Could New Lending Rules Create A Disaster?
In an effort of full disclosure the lending world is adding a few “buyer friendly” practices…
What are they?
- When making application with a lender a buyer must receive a set of disclosures including a Good Faith Estimate & a Truth In Lending Statement within 3 days…
- After receipt of the disclosures the buyer CANNOT close the loan within 7 days (including Saturday).
- * The Biggest * If the APR changes before settlement from the time of disclosure by an 1/8th of a point then a new disclosure must be given and the 3 day period starts all over.
Do these rules really change much?
Possibly not, if you know what to expect and you plan ahead. If not, or if your Realtor doesn’t have a clue of these changes, you could end up in trouble…
2 examples situations…
A. Billy has asked for the seller to credit him 10k for closing cost. He only needs 9k. The day before settlement he decides to use the extra 1k to buy down his interest rate so he doesn’t loose his 1k. This changes the APR by more than 1/8th so to make this change would delay settlement causing him to be in default.
B. Anne is a buyer who likes to gamble on interest rates decreasing so she doesn’t lock in her rate with her lender.

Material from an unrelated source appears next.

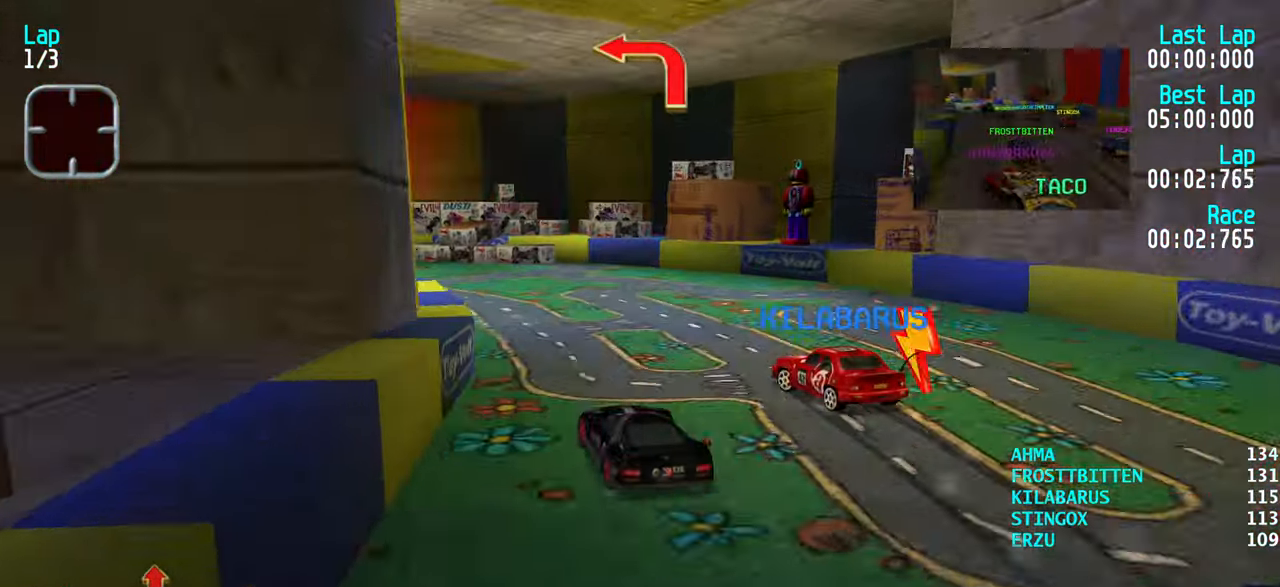
{"keys": ["left", "up"], "events": [[150, "up", "down"], [200, "left", "up"], [300, "left", "down"], [350, "up", "up"], [433, "up", "down"]]}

She already has her disclosure but then wants to make last minute interest rate changes (usually before 5 days prior to settlement), then she will have another settlement issue.
What to do???
This change shouldn’t cause too many issues if buyers are prepared. Overestimating closing cost requests, last day of the month settlements, and not locking in interest rates in a timely fashion could soon become a thing of the past.